- **Problem details**
Output every record below exactly.

===== Given data

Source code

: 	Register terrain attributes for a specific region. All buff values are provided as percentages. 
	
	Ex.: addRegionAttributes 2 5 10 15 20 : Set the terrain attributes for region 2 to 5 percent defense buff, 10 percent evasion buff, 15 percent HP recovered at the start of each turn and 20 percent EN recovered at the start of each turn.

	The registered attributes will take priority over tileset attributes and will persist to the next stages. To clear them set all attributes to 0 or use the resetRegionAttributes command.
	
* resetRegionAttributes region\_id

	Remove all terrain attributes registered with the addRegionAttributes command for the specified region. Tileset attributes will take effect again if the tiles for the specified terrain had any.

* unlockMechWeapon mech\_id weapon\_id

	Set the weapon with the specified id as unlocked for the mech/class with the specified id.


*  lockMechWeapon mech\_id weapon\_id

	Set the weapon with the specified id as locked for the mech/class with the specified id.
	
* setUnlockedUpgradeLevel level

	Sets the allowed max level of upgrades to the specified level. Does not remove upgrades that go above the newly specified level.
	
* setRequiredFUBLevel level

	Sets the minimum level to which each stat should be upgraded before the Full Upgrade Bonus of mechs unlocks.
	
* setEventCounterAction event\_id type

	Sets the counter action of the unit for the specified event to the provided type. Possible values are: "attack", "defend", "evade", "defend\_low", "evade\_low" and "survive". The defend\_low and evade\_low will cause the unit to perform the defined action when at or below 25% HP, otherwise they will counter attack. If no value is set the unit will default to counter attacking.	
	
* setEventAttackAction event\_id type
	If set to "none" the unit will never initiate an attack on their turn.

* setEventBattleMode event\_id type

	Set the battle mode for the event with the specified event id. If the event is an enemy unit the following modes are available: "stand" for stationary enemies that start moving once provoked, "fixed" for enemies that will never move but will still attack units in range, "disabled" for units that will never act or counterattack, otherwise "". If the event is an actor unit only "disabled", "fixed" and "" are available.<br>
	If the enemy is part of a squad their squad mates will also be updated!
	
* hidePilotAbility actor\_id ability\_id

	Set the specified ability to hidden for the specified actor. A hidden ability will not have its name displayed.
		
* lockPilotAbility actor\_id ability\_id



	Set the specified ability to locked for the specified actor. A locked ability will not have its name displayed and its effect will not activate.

==========

- **The answer**
Source code

: 	Register terrain attributes for a specific region. All buff values are provided as percentages. 
	
	Ex.: addRegionAttributes 2 5 10 15 20 : Set the terrain attributes for region 2 to 5 percent defense buff, 10 percent evasion buff, 15 percent HP recovered at the start of each turn and 20 percent EN recovered at the start of each turn.

	The registered attributes will take priority over tileset attributes and will persist to the next stages. To clear them set all attributes to 0 or use the resetRegionAttributes command.
	
* resetRegionAttributes region\_id

	Remove all terrain attributes registered with the addRegionAttributes command for the specified region. Tileset attributes will take effect again if the tiles for the specified terrain had any.

* unlockMechWeapon mech\_id weapon\_id

	Set the weapon with the specified id as unlocked for the mech/class with the specified id.


*  lockMechWeapon mech\_id weapon\_id

	Set the weapon with the specified id as locked for the mech/class with the specified id.
	
* setUnlockedUpgradeLevel level

	Sets the allowed max level of upgrades to the specified level. Does not remove upgrades that go above the newly specified level.
	
* setRequiredFUBLevel level

	Sets the minimum level to which each stat should be upgraded before the Full Upgrade Bonus of mechs unlocks.
	
* setEventCounterAction event\_id type

	Sets the counter action of the unit for the specified event to the provided type. Possible values are: "attack", "defend", "evade", "defend\_low", "evade\_low" and "survive". The defend\_low and evade\_low will cause the unit to perform the defined action when at or below 25% HP, otherwise they will counter attack. If no value is set the unit will default to counter attacking.	
	
* setEventAttackAction event\_id type
	If set to "none" the unit will never initiate an attack on their turn.

* setEventBattleMode event\_id type

	Set the battle mode for the event with the specified event id. If the event is an enemy unit the following modes are available: "stand" for stationary enemies that start moving once provoked, "fixed" for enemies that will never move but will still attack units in range, "disabled" for units that will never act or counterattack, otherwise "". If the event is an actor unit only "disabled", "fixed" and "" are available.<br>
	If the enemy is part of a squad their squad mates will also be updated!
	
* hidePilotAbility actor\_id ability\_id

	Set the specified ability to hidden for the specified actor. A hidden ability will not have its name displayed.
		
* lockPilotAbility actor\_id ability\_id



	Set the specified ability to locked for the specified actor. A locked ability will not have its name displayed and its effect will not activate.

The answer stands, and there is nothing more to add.